Merci Monsieur le Président,
Madame la Sénatrice,
Je vous remercie de votre question. Ce qui se passe actuellement en Turquie nous préoccupe comme vous. Cela préoccupe également l'ensemble des pays européens. Depuis le mois de juillet dernier, depuis le début de la répression et des arrestations qui ont suivies la tentative de putsch en Turquie, il n'y a pas une réunion des ministres des affaires étrangères au niveau de l'Union européenne qui ne se soit tenue sans que cette question de la relation avec la Turquie ne figure à l'ordre du jour de nos discussions.
Je me suis moi-même rendu en Turquie, j'ai rencontré en octobre l'ensemble des autorités du pays, dont le président Erdogan. Comme vous, j'ai rencontré des représentants de la société civile, y compris des journalistes poursuivis. Très récemment, j'ai également eu l'occasion de faire un point complet avec le secrétaire général du conseil de l'Europe qui revenait d'une visite en Turquie, et qui m'a exprimé sa grande inquiétude.
Concernant ce que nous faisons, vous avez fait une allusion, que je trouve inutile, sur des complaisances qui seraient liées à des intérêts.
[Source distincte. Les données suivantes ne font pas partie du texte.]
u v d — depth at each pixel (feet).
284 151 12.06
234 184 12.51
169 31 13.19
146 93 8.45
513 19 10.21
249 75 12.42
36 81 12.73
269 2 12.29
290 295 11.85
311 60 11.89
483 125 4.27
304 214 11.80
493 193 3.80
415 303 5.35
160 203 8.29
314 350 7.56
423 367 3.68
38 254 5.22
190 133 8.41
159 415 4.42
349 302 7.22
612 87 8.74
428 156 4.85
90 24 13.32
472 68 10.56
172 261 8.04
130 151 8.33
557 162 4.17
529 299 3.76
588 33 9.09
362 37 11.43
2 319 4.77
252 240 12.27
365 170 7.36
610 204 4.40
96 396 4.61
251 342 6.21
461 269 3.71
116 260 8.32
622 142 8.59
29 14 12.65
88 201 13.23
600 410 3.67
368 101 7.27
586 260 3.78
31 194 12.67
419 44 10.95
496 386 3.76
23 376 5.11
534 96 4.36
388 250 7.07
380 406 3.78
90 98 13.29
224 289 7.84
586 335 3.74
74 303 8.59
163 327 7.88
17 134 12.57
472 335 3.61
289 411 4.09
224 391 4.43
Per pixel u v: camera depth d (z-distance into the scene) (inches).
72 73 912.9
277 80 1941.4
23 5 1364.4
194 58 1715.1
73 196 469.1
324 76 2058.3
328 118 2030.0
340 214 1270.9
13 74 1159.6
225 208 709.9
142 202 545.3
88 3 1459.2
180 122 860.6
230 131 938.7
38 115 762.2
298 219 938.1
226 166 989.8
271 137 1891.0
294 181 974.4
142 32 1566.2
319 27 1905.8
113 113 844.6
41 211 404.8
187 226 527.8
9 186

Je crois que vous avez tort de prendre les choses ainsi. Notre ambassade à Ankara, notre consulat général à Istanbul ont, entre autres, assisté aux procès de journalistes, par exemple au procès de Can Düldar et de Erdem Gül. Ils se sont rendus dans les locaux du journal Cumhiriyet pour témoigner du soutien de la France.
Notre position est sans ambiguïté quant à nos principes et quant à nos valeurs. La France, ainsi que les représentants du conseil de l'Europe, l'ensemble des ministres des affaires étrangères de l'Union européenne - j'ai pu le constater - partagent cette préoccupation et cette conviction que nous devons malgré tout poursuivre le dialogue avec ce pays et tenir un langage qui soit responsable et clair.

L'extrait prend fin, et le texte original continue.